# Work order
Where in the entries below does "Jabón" appear? Copy every line that has it.

# Source material
=-=-=-=-=

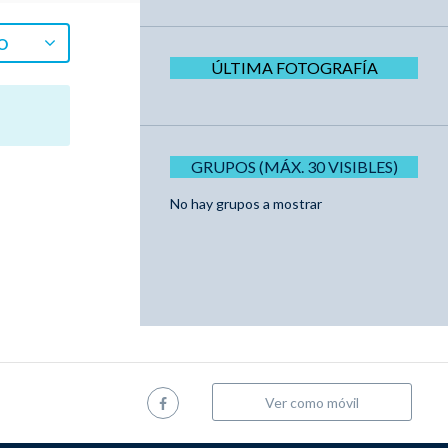
O
ÚLTIMA FOTOGRAFÍA
GRUPOS (MÁX. 30 VISIBLES)
No hay grupos a mostrar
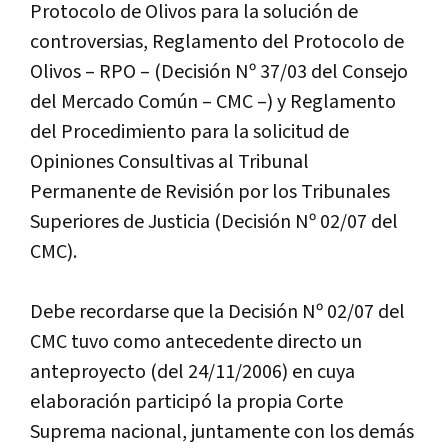
Protocolo de Olivos para la solución de
controversias, Reglamento del Protocolo de
Olivos – RPO – (Decisión Nº 37/03 del Consejo
del Mercado Común – CMC –) y Reglamento
del Procedimiento para la solicitud de
Opiniones Consultivas al Tribunal
Permanente de Revisión por los Tribunales
Superiores de Justicia (Decisión Nº 02/07 del
CMC).
Debe recordarse que la Decisión Nº 02/07 del
CMC tuvo como antecedente directo un
anteproyecto (del 24/11/2006) en cuya
elaboración participó la propia Corte
Suprema nacional, juntamente con los demás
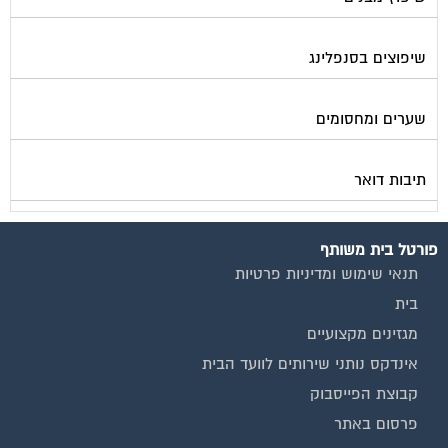
שיפוצים בסנפלינג
שערים ומחסומים
תיבות דואר
פורטל בית משותף
תנאי שימוש ומדיניות פרטיות
בית
מגזינים מקצועיים
אינדקס נותני שירותים לוועד הבית
קבוצת הפייסבוק
פרסום באתר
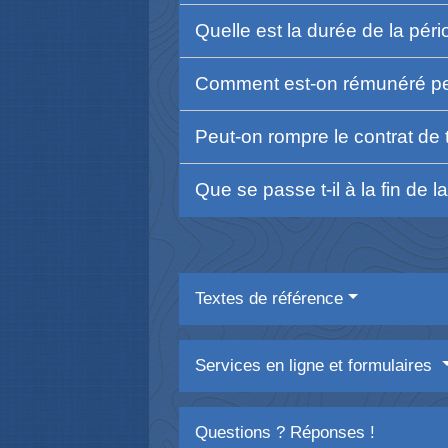
Quelle est la durée de la pér
Comment est-on rémunéré pen
Peut-on rompre le contrat de 
Que se passe t-il à la fin de 
Textes de référence
Services en ligne et formulaires
Questions ? Réponses !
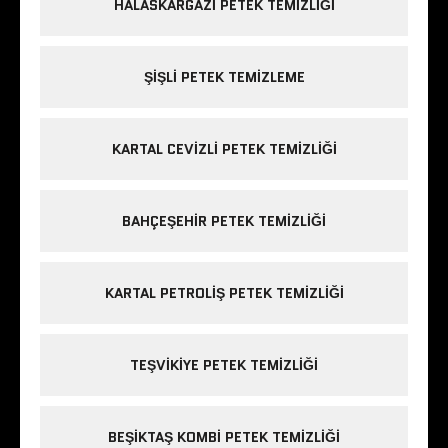
HALASKARGAZI PETEK TEMIZLIĞI
ŞIŞLI PETEK TEMIZLEME
KARTAL CEVIZLI PETEK TEMIZLIĞI
BAHÇEŞEHIR PETEK TEMIZLIĞI
KARTAL PETROLIŞ PETEK TEMIZLIĞI
TEŞVIKIYE PETEK TEMIZLIĞI
BEŞIKTAŞ KOMBI PETEK TEMIZLIĞI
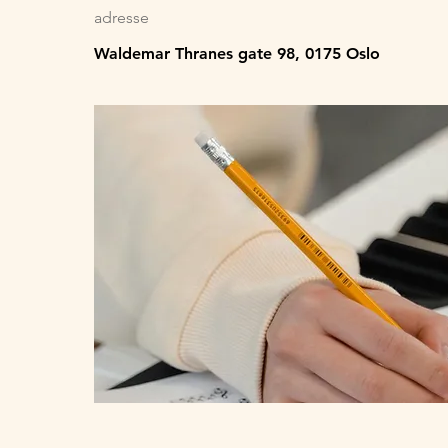
adresse
Waldemar Thranes gate 98, 0175 Oslo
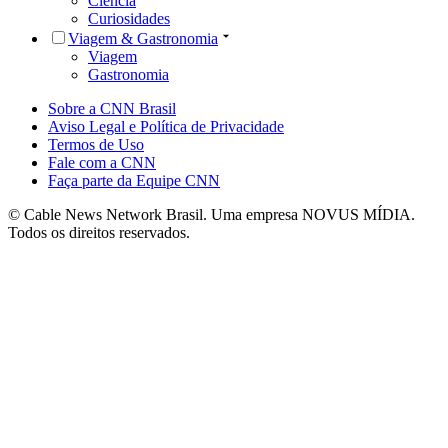
Ciência
Curiosidades
Viagem & Gastronomia
Viagem
Gastronomia
Sobre a CNN Brasil
Aviso Legal e Política de Privacidade
Termos de Uso
Fale com a CNN
Faça parte da Equipe CNN
© Cable News Network Brasil. Uma empresa NOVUS MÍDIA.
Todos os direitos reservados.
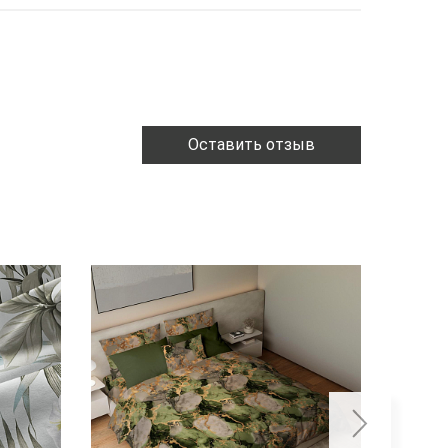
Оставить отзыв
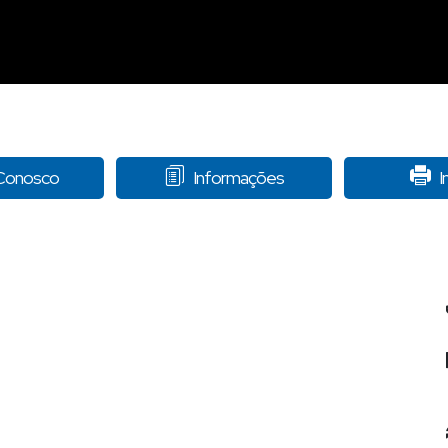
 Conosco
Informações
I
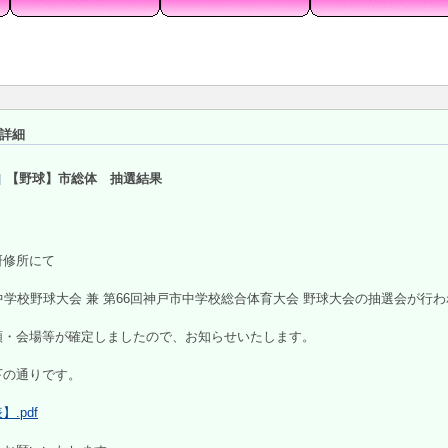
詳細
【野球】市総体 抽選結果
研修所にて
中学校野球大会 兼 第66回神戸市中学校総合体育大会 野球大会の抽選会が行
順・会場等が確定しましたので、お知らせいたします。
下の通りです。
.pdf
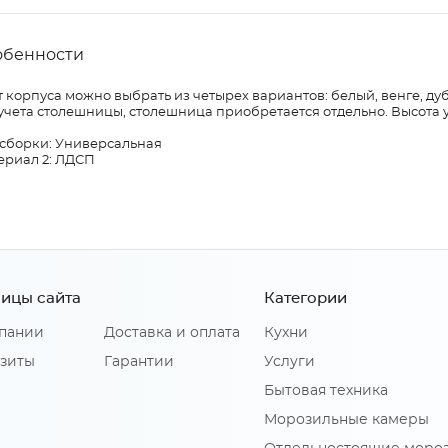
обенности
 корпуса можно выбрать из четырех вариантов: белый, венге, дуб
учета столешницы, столешница приобретается отдельно. Высота 
 сборки: Универсальная
ериал 2: ЛДСП
ицы сайта
Категории
пании
Доставка и оплата
Кухни
зиты
Гарантии
Услуги
Бытовая техника
Морозильные камеры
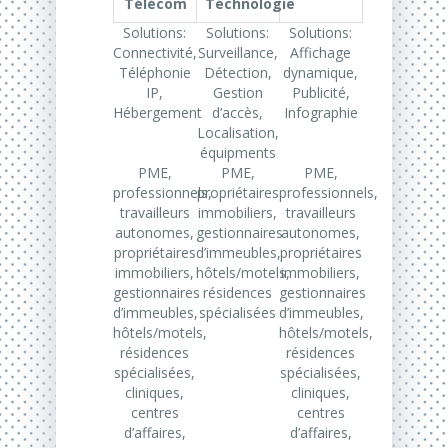
Télécom
Téchnologie
Solutions:
Solutions:
Solutions:
Connectivité,
Surveillance,
Affichage
Téléphonie
Détection,
dynamique,
IP,
Gestion
Publicité,
Hébergement
d’accès,
Infographie
Localisation,
équipments
PME,
PME,
PME,
professionnels,
propriétaires
professionnels,
travailleurs
immobiliers,
travailleurs
autonomes,
gestionnaires
autonomes,
propriétaires
d’immeubles,
propriétaires
immobiliers,
hôtels/motels,
immobiliers,
gestionnaires
résidences
gestionnaires
d’immeubles,
spécialisées
d’immeubles,
hôtels/motels,
hôtels/motels,
résidences
résidences
spécialisées,
spécialisées,
cliniques,
cliniques,
centres
centres
d’affaires,
d’affaires,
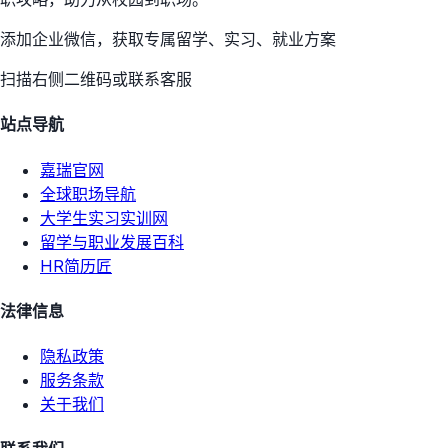
添加企业微信，获取专属留学、实习、就业方案
扫描右侧二维码或联系客服
站点导航
嘉瑞官网
全球职场导航
大学生实习实训网
留学与职业发展百科
HR简历匠
法律信息
隐私政策
服务条款
关于我们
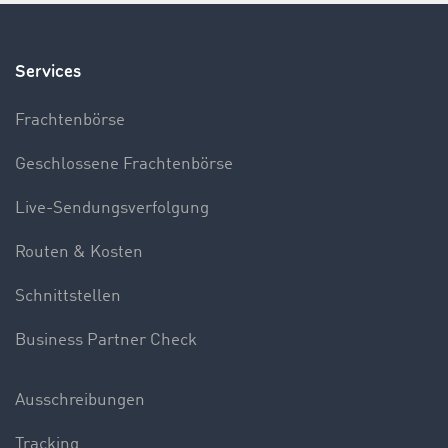
Services
Frachtenbörse
Geschlossene Frachtenbörse
Live-Sendungsverfolgung
Routen & Kosten
Schnittstellen
Business Partner Check
Ausschreibungen
Tracking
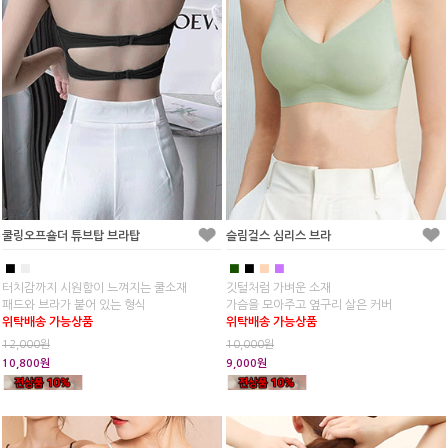
쿨링오프숄더 튜브탑 브라탑
슬림걸스 심리스 브라
■
■
■
■
■
■
터치감까지 시원함이 느껴지는 쿨소재
깃털처럼 가벼운 소재
패드와 브라가 붙어 있는 형식
가슴을 모아주고 옆구리 살은 커버
위탁배송 가능상품
위탁배송 가능상품
12,000원
10,000원
10,800원
9,000원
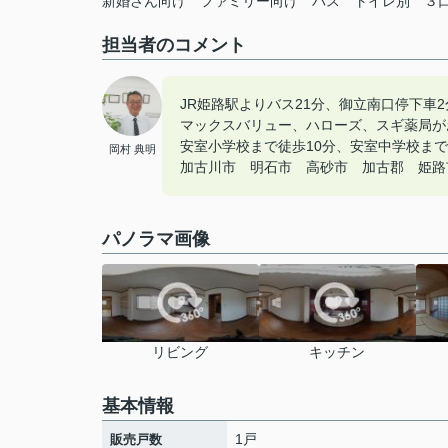
新婚さん向け
ファミリー向け
バス
トイレ別
３
担当者のコメント
JR姫路駅よりバス21分、御立南口停下車
マックスバリュー、ハローズ、スギ薬局が
安室小学校まで徒歩10分、安室中学校まで
岡村 典明
加古川市 明石市 高砂市 加古郡 姫路市の
パノラマ画像
リビング
キッチン
基本情報
1戸
販売戸数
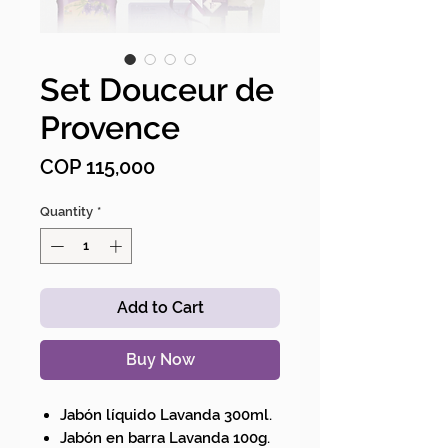
Set Douceur de
Provence
Price
COP 115,000
Quantity
*
Add to Cart
Buy Now
Jabón líquido Lavanda 300ml.
Jabón en barra Lavanda 100g.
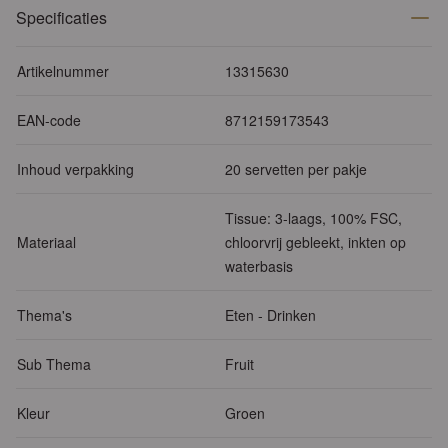
Specificaties
Artikelnummer
13315630
EAN-code
8712159173543
Inhoud verpakking
20 servetten per pakje
Tissue: 3-laags, 100% FSC,
Materiaal
chloorvrij gebleekt, inkten op
waterbasis
Thema's
Eten - Drinken
Sub Thema
Fruit
Kleur
Groen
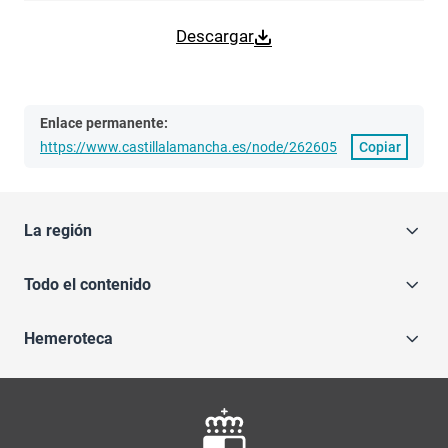
Descargar
Enlace permanente:
https://www.castillalamancha.es/node/262605
Copiar
La región
Todo el contenido
Hemeroteca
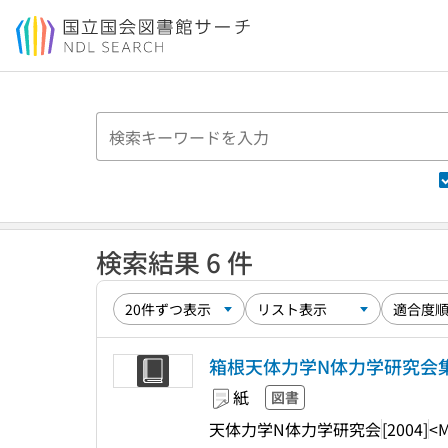
本文へ移動
検索結果 6 件
箱根天体力学N体力学研究会集録 :
紙
図書
天体力学N体力学研究会
[2004]
<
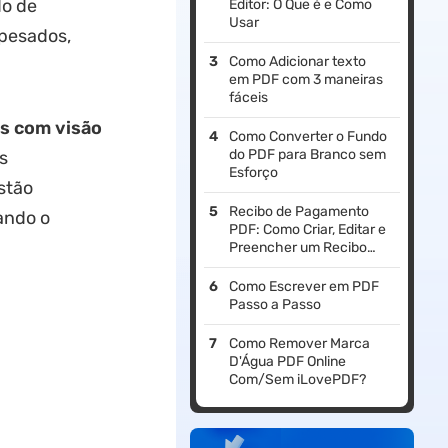
do de
Editor: O Que é e Como
Usar
 pesados,
Como Adicionar texto
em PDF com 3 maneiras
fáceis
as com visão
Como Converter o Fundo
do PDF para Branco sem
s
Esforço
stão
Recibo de Pagamento
ando o
PDF: Como Criar, Editar e
Preencher um Recibo
Online
Como Escrever em PDF
Passo a Passo
Como Remover Marca
D'Água PDF Online
Com/Sem iLovePDF?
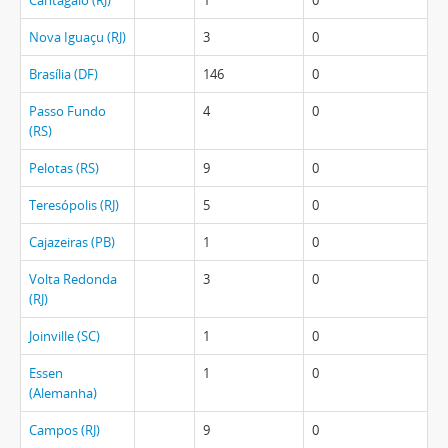
Cantagalo (RJ)
1
0
Nova Iguaçu (RJ)
3
0
Brasília (DF)
146
0
Passo Fundo
4
0
(RS)
Pelotas (RS)
9
0
Teresópolis (RJ)
5
0
Cajazeiras (PB)
1
0
Volta Redonda
3
0
(RJ)
Joinville (SC)
1
0
Essen
1
0
(Alemanha)
Campos (RJ)
9
0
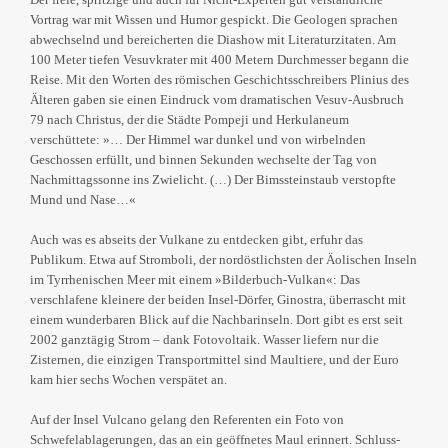
Vortrag war mit Wissen und Humor gespickt. Die Geologen sprachen
abwechselnd und bereicherten die Diashow mit Literaturzitaten. Am
100 Meter tiefen Vesuvkrater mit 400 Metern Durchmesser begann die
Reise. Mit den Worten des römischen Geschichtsschreibers Plinius des
Älteren gaben sie einen Eindruck vom dramatischen Vesuv-Ausbruch
79 nach Christus, der die Städte Pompeji und Herkulaneum
verschüttete: »… Der Himmel war dunkel und von wirbelnden
Geschossen erfüllt, und binnen Sekunden wechselte der Tag von
Nachmittagssonne ins Zwielicht. (…) Der Bimssteinstaub verstopfte
Mund und Nase…«
Auch was es abseits der Vulkane zu entdecken gibt, erfuhr das
Publikum. Etwa auf Stromboli, der nordöstlichsten der Äolischen Inseln
im Tyrrhenischen Meer mit einem »Bilderbuch-Vulkan«: Das
verschlafene kleinere der beiden Insel-Dörfer, Ginostra, überrascht mit
einem wunderbaren Blick auf die Nachbarinseln. Dort gibt es erst seit
2002 ganztägig Strom – dank Fotovoltaik. Wasser liefern nur die
Zisternen, die einzigen Transportmittel sind Maultiere, und der Euro
kam hier sechs Wochen verspätet an.
Auf der Insel Vulcano gelang den Referenten ein Foto von
Schwefelablagerungen, das an ein geöffnetes Maul erinnert. Schluss-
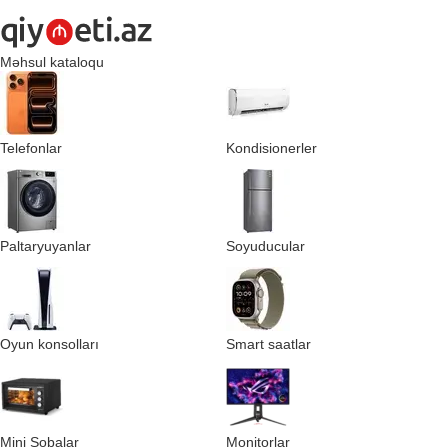
Məhsul kataloqu
Telefonlar
Kondisionerler
Paltaryuyanlar
Soyuducular
Oyun konsolları
Smart saatlar
Mini Sobalar
Monitorlar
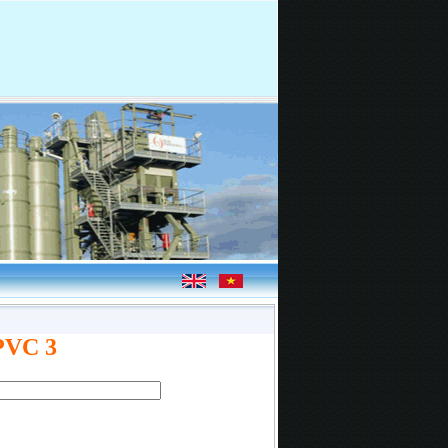
 PVC 3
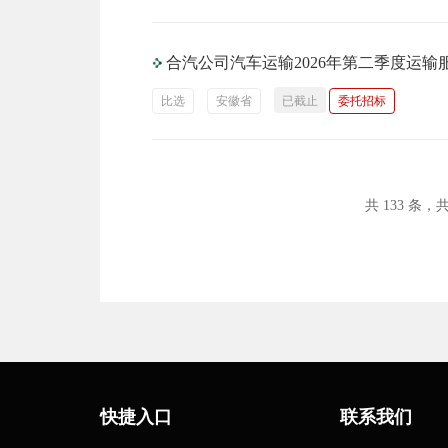
合汽公司汽车运输2026年第二季度运输
比选
安徽省
已截止
委托招标
共 133 条，共
快捷入口
联系我们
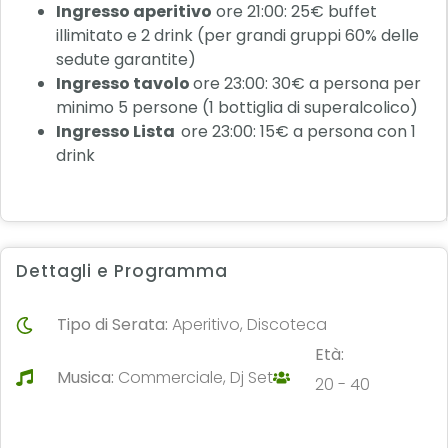
Ingresso aperitivo
ore 21:00: 25€ buffet
illimitato e 2 drink (per grandi gruppi 60% delle
sedute garantite)
Ingresso tavolo
ore 23:00: 30€ a persona per
minimo 5 persone (1 bottiglia di superalcolico)
Ingresso Lista
ore 23:00: 15€ a persona con 1
drink
Dettagli e Programma
Tipo di Serata:
Aperitivo, Discoteca
Età:
Musica:
Commerciale, Dj Set
20 - 40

=-=-=-=-=

# Solved exercise
Jabón líquido Lavanda 300ml.
Jabón en barra Lavanda 100g.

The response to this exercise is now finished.